Kernmotief in deze roman is de drang van sommige mensen aan deze kunstmatigheid te ontsnappen, met als doel terug te keren tot het onvolmaakte leven, zoals vroegere generaties dat moeten hebben gekend. De mensen die deze keuze maken, zijn de ‘onvolmaakten’; het zijn de outcasts van de maatschappij der toekomst. Deze ‘onvolmaakten’ kiezen voor de tragedie, als het eigenlijke leven; ze verwoorden dit op een manier die aan Nietzsche herinnert, als onontkoombaar, esthetisch, afgrondelijk – maar in elk geval waarachtig. Je zou zeggen dat deze ‘onvolmaakten’ toch een veel leukere keuze kunnen maken, de tragiek voorbij, als ze zich maar conformeren aan het systeem. Maar de tragische conditie ervaren de ‘onvolmaakten’ als de eigenlijke – en dus zingevende – modus van menselijkheid. Het is een situatie waarin de roep om verlossing niet gesmoord wordt met technisch-digitale oplossingen, maar juist in zijn rauwheid moet blijven klinken. Waar de klacht sterft, sterft de mens. En daarmee blijkt dit bestaan der ‘onvolmaakten’ te mikken op zin en perspectief, naar menselijke maat. De staat van digitaal-technische perfectie is kennelijk een ondraaglijke tragedie voor de mens, vastgelegd als die dan zal zijn in algoritmes, passend in een gedatificeerde lotsbedeling.
Het onvergelijkbare
Ook in Klont van Maxim Februari staat de schijnwerper vol op de zelfvervreemding van de mens. De ontwikkeling die in deze roman in beeld komt, wordt steevast datificering genoemd: de omzetting van alles in data. Daarmee raakt het unieke en eigene van de afzonderlijke mens uit beeld. Uiteenlopende personages in de roman filosoferen over het onheil daarvan, vaak met treffende observaties. Maar als het de ándere kant op moet, weg van datificering en vervreemding - wat komt er dan in zicht? Het antwoord wijst interessant genoeg naar het fenomeen ‘roman’.

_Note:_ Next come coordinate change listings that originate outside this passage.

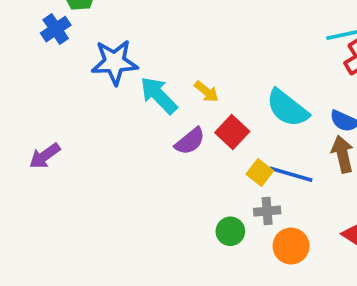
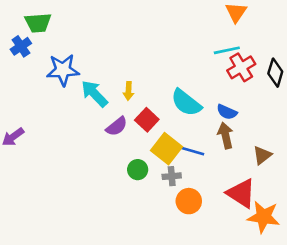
yellow arrow: (206, 92) -> (128, 91), turned 54
yellow square: (260, 172) -> (166, 149), size x1.6
green circle: (230, 231) -> (138, 170), moved

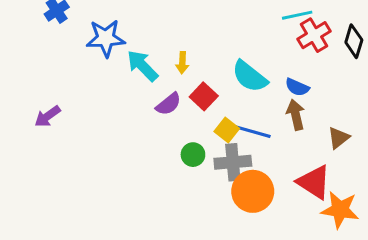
yellow square: (166, 149) -> (227, 130), size x0.7
gray cross: (172, 176) -> (233, 162), size x1.6
orange circle: (189, 201) -> (253, 191), size x1.4

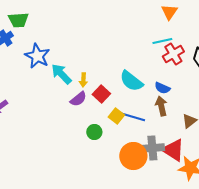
blue star: (106, 38) -> (37, 56), turned 30
yellow arrow: (182, 63) -> (83, 80), moved
gray cross: (233, 162) -> (152, 148), moved

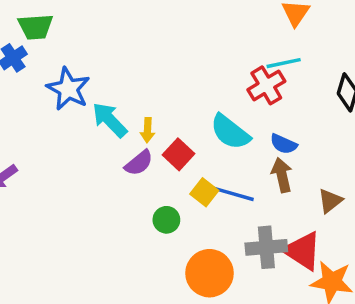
red cross: (173, 54) -> (266, 85), moved
orange circle: (133, 156) -> (209, 273), moved

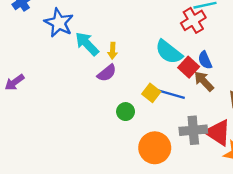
blue semicircle: (284, 144) -> (205, 60), turned 42
red square: (178, 154) -> (189, 67), moved
brown arrow: (282, 175) -> (204, 81), turned -30

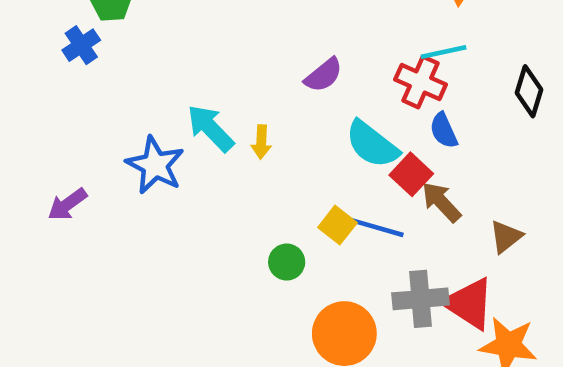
red cross: (193, 20) -> (421, 82), turned -35
blue star: (59, 23) -> (155, 165), moved
blue semicircle: (205, 60) -> (444, 130), moved
purple semicircle: (107, 73) -> (324, 75), moved

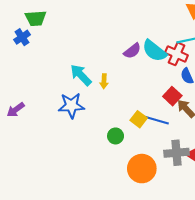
cyan semicircle: (372, 144) -> (154, 51), moved
blue star: (155, 165) -> (71, 105), moved, turned -30

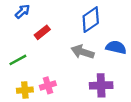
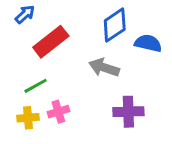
red rectangle: (42, 32) -> (51, 42), size x1.6
blue semicircle: (116, 47) -> (148, 43), moved
green line: (18, 60) -> (36, 86), moved

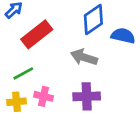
pink cross: (58, 112) -> (43, 96), turned 30
purple cross: (128, 112) -> (87, 96), moved

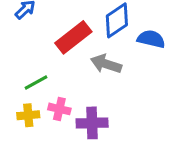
red rectangle: (37, 34) -> (73, 37), moved
purple cross: (87, 96) -> (92, 123), moved

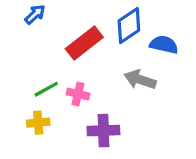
gray arrow: (106, 64) -> (140, 80), moved
pink cross: (59, 109) -> (78, 94), moved

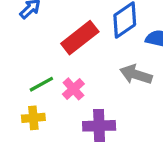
pink cross: (78, 94) -> (73, 89), turned 35

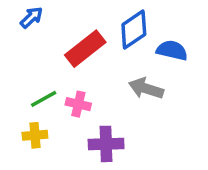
pink cross: (73, 89) -> (78, 104), turned -35

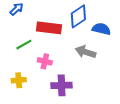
red rectangle: (85, 49) -> (49, 28), turned 45
green line: (44, 99) -> (24, 45), moved

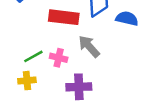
green line: (24, 45) -> (33, 56), moved
gray arrow: (86, 52) -> (89, 46), moved, turned 30

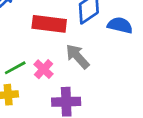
pink cross: (59, 58) -> (44, 69), turned 30

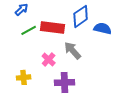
green line: (15, 68) -> (29, 30), moved

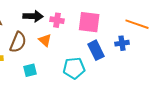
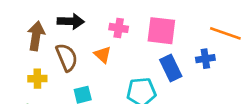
black arrow: (33, 16) -> (71, 21), moved
brown semicircle: (18, 42) -> (67, 57), turned -45

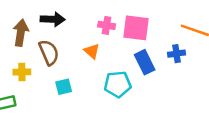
pink cross: (119, 28) -> (107, 25), moved
orange triangle: (103, 55) -> (92, 51), moved

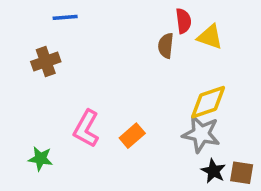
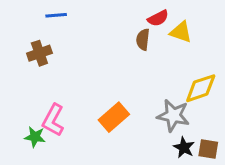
red semicircle: (183, 21) -> (158, 18), turned 70
yellow diamond: (208, 102) -> (201, 88), moved
pink L-shape: (86, 129) -> (53, 120), moved
orange rectangle: (132, 136) -> (114, 117), size x1.4

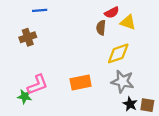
yellow diamond: (201, 88) -> (118, 53), moved
orange rectangle: (114, 117) -> (81, 82), turned 30
pink L-shape: (53, 120) -> (37, 85), turned -140

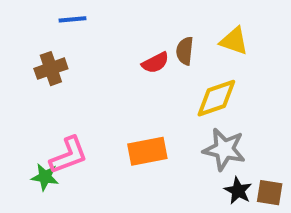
red semicircle: (112, 13) -> (155, 63), moved

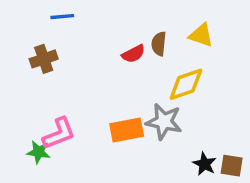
gray star: (224, 149) -> (164, 122), moved

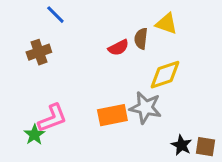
blue line: (62, 17) -> (55, 15), turned 50
yellow triangle: (201, 35) -> (166, 24), moved
green star: (39, 152) -> (34, 135), turned 30

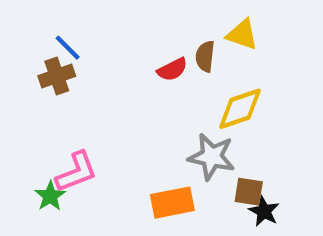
blue line: (55, 15) -> (68, 48), moved
orange rectangle: (112, 115) -> (172, 203), moved
brown square: (205, 147) -> (249, 192), moved

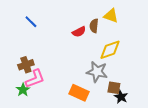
brown cross: (57, 76) -> (26, 65), moved
orange rectangle: (172, 203) -> (79, 93), turned 36

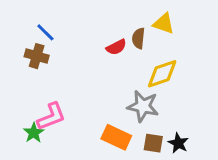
brown cross: (26, 65) -> (37, 56), moved, turned 35
brown square: (114, 88) -> (153, 143), moved

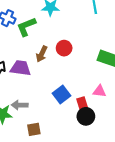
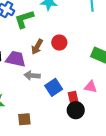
gray arrow: (20, 105) -> (32, 75), moved

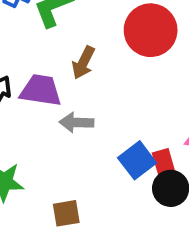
red circle: (59, 43) -> (151, 30), moved, size x1.6
blue square: (54, 87) -> (137, 160), moved

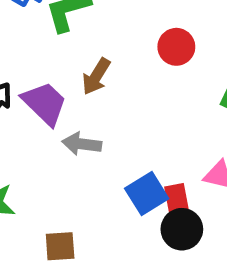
red circle: (151, 30) -> (176, 47), size x0.6
purple trapezoid: (41, 90) -> (45, 103), turned 30

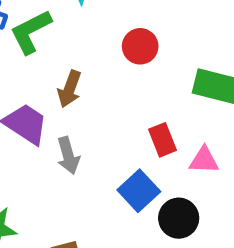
gray arrow: (82, 144) -> (68, 156), turned -102
red rectangle: (177, 200) -> (163, 140), moved

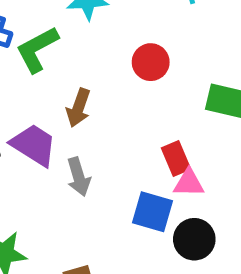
pink triangle: (204, 160) -> (189, 183), moved
blue square: (139, 191) -> (152, 212), turned -30

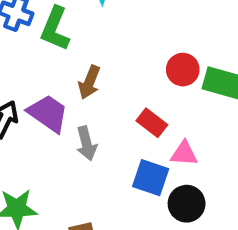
green L-shape: (37, 49) -> (55, 29), turned -42
red circle: (151, 62) -> (183, 70), moved
red rectangle: (176, 159) -> (152, 123), moved, turned -32

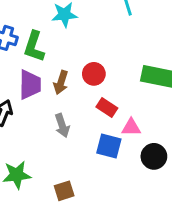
red circle: (183, 70) -> (94, 74), moved
purple trapezoid: (48, 113) -> (30, 85), moved, turned 60
black circle: (187, 204) -> (154, 156), moved

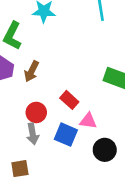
red circle: (94, 74) -> (36, 112), moved
gray arrow: (62, 125) -> (33, 134), moved

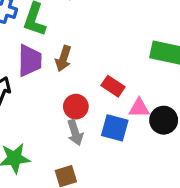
black circle: (105, 150) -> (164, 120), moved

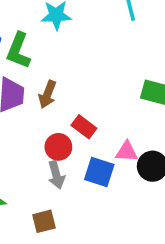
red rectangle: (113, 86) -> (84, 127), moved

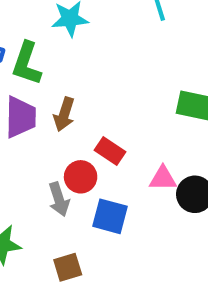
blue square: (99, 172) -> (110, 216), moved
gray arrow: (56, 175) -> (59, 199), moved

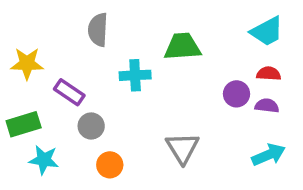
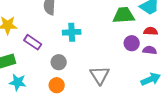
green trapezoid: (182, 47) -> (124, 15), moved
gray circle: (91, 126) -> (59, 62), moved

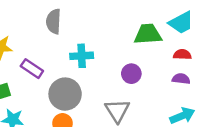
purple circle: (132, 43) -> (131, 74), moved
gray circle: (59, 62) -> (65, 94), size x1.6

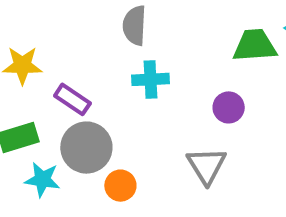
gray semicircle: (54, 21) -> (134, 25), moved
gray circle: (65, 94) -> (86, 148), moved

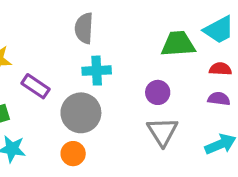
gray circle: (86, 148) -> (81, 113), moved
gray triangle: (207, 166) -> (162, 132), moved

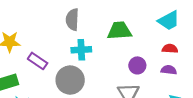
green trapezoid: (178, 44) -> (119, 31), moved
purple circle: (158, 92) -> (137, 65), moved

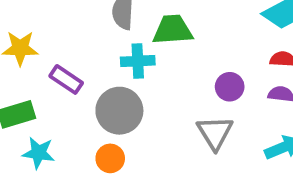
green trapezoid: (119, 31) -> (173, 30), moved

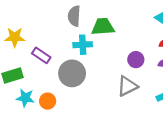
gray triangle: (215, 133) -> (127, 86), turned 35
orange circle: (110, 158) -> (48, 101), moved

De roman, zo wordt in Klont betoogd, benadert de mens in zijn uniciteit: in het persoonlijke en concrete, in datgene wat de ene mens onderscheidt van de andere. Er wordt verwezen naar de Duits-joodse filosoof Walter Benjamin, die stelde dat de oorsprong van de roman het eenzame individu is. ‘Die Geburtskammer des Romans ist das Individuum in seiner Einsamkeit’: ‘Een roman schrijven, zegt Benjamin, houdt in dat je in je schets van het menselijk bestaan het unieke op de spits drijft’, valt ergens in Klont te lezen. Dat is het ‘onderling onvergelijkbare, het incommensurabele.’ Probleem van de oprukkende datificering is dat dit een hermeneutiek schept waarin niets meer ‘incommensurabel’ is, want: ‘Alles is onderling vergelijkbaar geworden.’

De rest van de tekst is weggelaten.